### [EXERCISE DESCRIPTION]
Lines with "from": report how many there are in the listing below, giving the number and nothing else.

### [EXTRACTED RECORDS]
· · · · ·

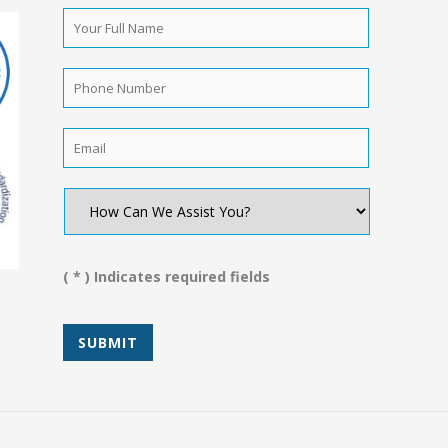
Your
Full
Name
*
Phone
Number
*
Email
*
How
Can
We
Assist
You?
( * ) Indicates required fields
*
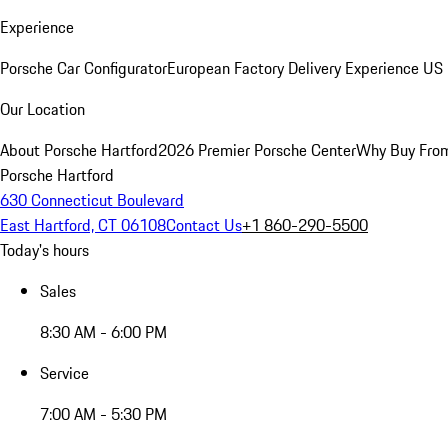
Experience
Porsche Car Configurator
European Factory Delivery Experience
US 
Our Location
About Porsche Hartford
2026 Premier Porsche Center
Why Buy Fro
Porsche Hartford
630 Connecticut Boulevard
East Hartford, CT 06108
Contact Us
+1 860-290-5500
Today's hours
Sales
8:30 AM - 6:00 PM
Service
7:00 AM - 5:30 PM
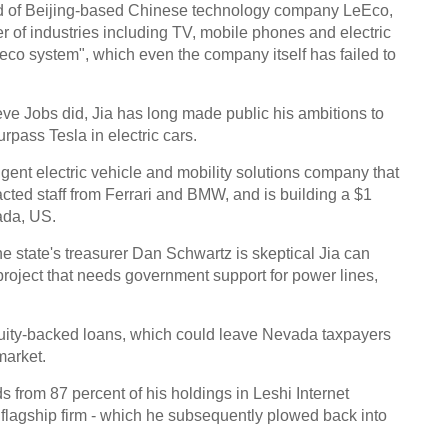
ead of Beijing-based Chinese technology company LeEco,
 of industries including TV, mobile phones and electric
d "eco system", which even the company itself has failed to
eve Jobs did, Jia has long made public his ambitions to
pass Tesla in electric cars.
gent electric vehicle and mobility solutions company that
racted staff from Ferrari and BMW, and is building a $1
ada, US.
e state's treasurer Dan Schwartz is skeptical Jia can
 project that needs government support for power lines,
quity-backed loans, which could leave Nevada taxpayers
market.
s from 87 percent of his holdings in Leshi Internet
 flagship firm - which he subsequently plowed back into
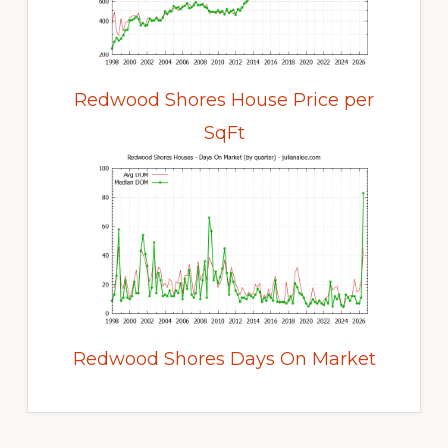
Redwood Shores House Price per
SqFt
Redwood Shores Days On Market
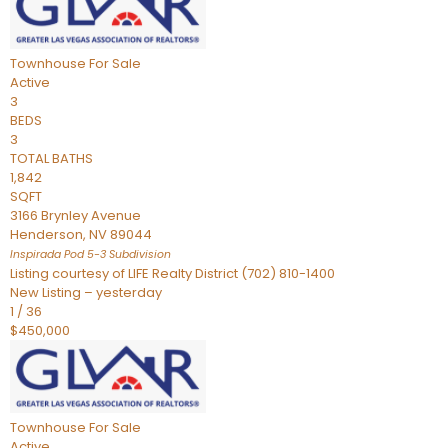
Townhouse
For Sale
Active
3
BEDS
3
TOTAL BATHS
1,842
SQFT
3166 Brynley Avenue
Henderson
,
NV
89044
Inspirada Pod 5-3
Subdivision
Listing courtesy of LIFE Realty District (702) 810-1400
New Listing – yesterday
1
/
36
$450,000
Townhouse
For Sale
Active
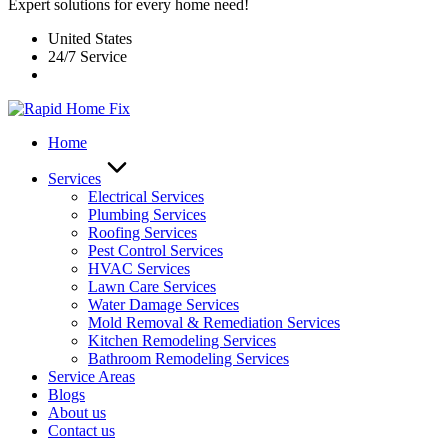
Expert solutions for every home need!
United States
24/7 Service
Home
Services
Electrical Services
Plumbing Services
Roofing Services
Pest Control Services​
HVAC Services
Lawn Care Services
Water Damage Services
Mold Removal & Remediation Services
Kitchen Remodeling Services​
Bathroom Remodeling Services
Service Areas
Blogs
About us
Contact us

· · · · ·

### [WRITTEN REPLY]
2